WHAT TO WORK ON: Format the items as a Markdown table with the columns "No." and "Line", one numbered row per line and blank lines omitted. Start at the line that contains "right wrist: (336, 209, -53)" and continue through the last line of the items.

┌─ EXCERPTED RECORDS

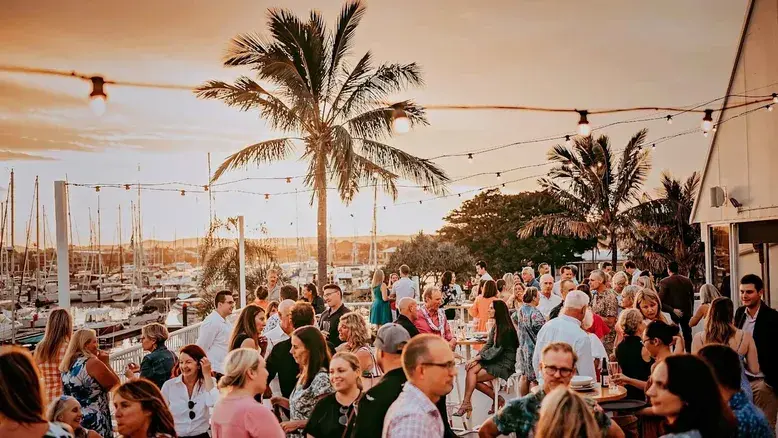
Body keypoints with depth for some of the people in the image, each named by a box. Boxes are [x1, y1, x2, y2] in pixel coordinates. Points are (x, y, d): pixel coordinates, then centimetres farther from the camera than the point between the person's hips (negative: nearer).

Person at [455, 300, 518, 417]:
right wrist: (476, 358, -9)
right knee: (471, 370, -16)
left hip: (504, 364, -8)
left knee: (472, 375, -19)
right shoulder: (495, 327, 13)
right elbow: (488, 346, 8)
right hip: (494, 360, 8)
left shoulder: (506, 329, -15)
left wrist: (476, 358, -18)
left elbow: (497, 349, -19)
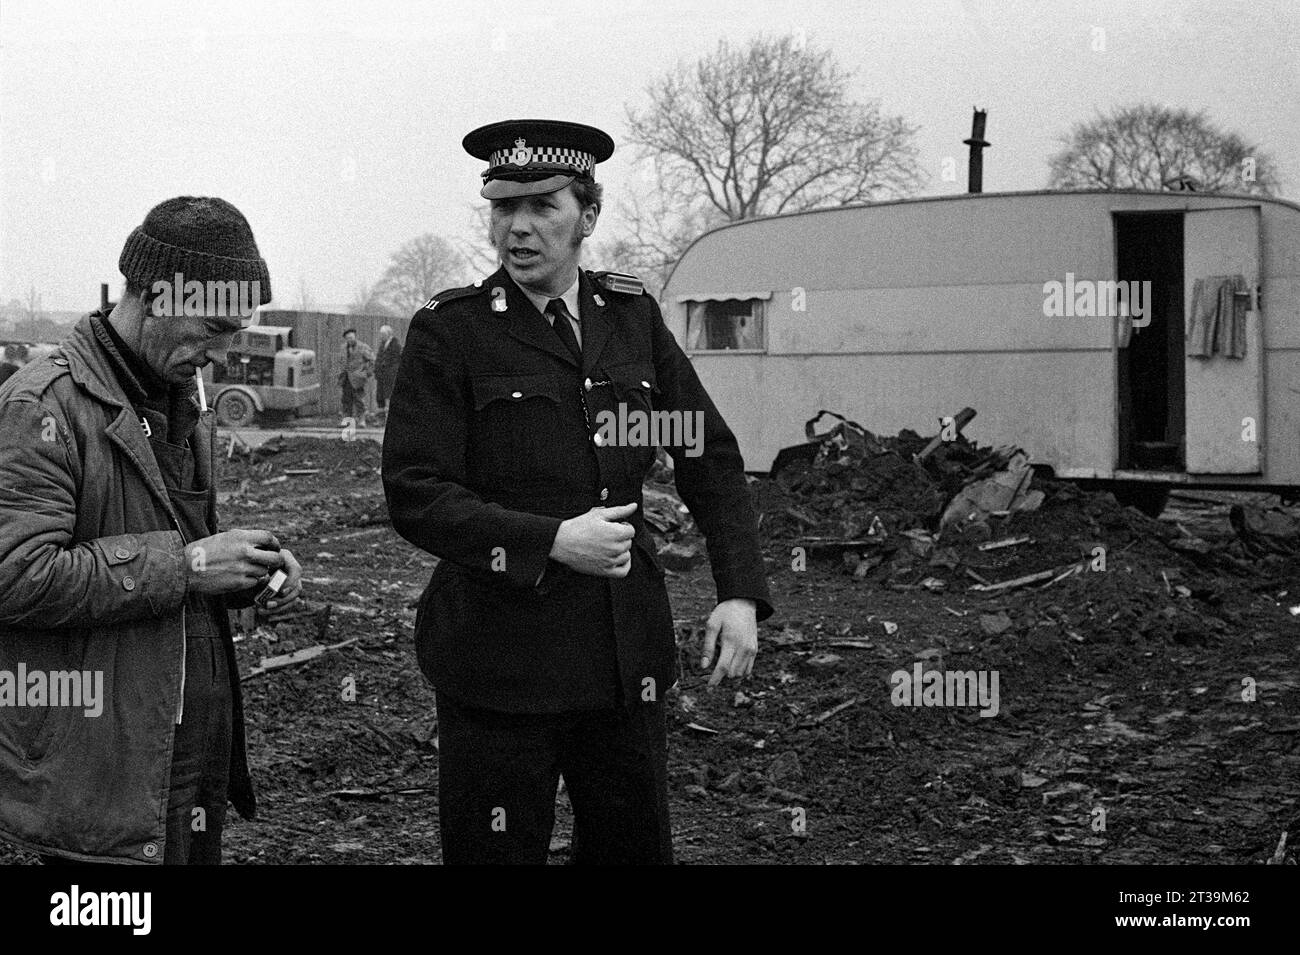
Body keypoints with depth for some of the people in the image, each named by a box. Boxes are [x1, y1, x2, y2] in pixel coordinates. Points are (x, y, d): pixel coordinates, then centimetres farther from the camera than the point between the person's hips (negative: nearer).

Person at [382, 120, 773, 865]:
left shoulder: (634, 316, 7)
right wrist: (551, 541, -21)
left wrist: (741, 592, -1)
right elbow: (414, 496, -11)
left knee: (635, 845, 14)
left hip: (629, 660, 4)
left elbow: (713, 458, 10)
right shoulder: (449, 332, -5)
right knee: (498, 848, 5)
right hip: (501, 661, -4)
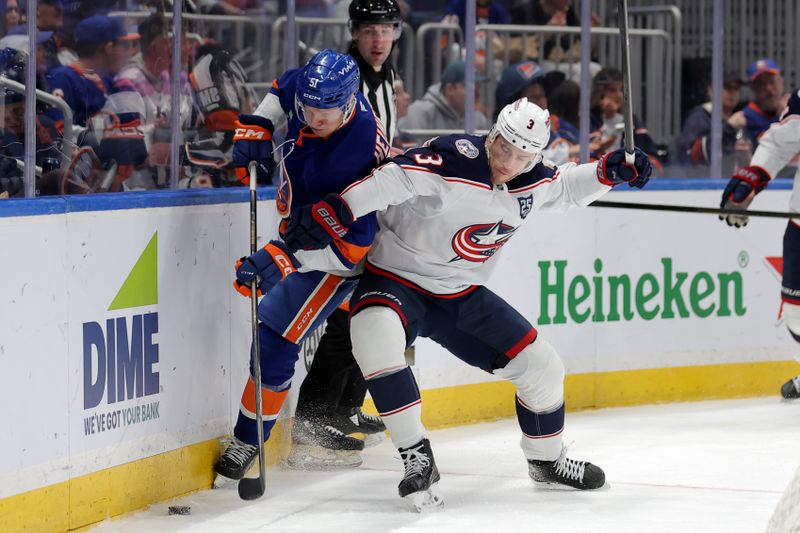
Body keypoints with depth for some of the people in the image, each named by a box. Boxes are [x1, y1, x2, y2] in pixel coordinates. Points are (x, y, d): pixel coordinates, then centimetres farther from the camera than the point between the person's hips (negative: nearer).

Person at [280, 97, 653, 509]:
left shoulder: (532, 182, -3)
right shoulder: (456, 160, -27)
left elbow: (564, 186, 20)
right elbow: (393, 179, -40)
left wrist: (609, 171, 4)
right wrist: (336, 209, -53)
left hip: (463, 295, 6)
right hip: (398, 277, -6)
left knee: (541, 367, 3)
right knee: (375, 335, -38)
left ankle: (546, 459, 31)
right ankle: (416, 458, -29)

└─

WRITTEN ANSWER:
| No. | Line |
|---|---|
| 1 | right wrist: (336, 209, -53) |
| 2 | left hip: (463, 295, 6) |
| 3 | right hip: (398, 277, -6) |
| 4 | left knee: (541, 367, 3) |
| 5 | right knee: (375, 335, -38) |
| 6 | left ankle: (546, 459, 31) |
| 7 | right ankle: (416, 458, -29) |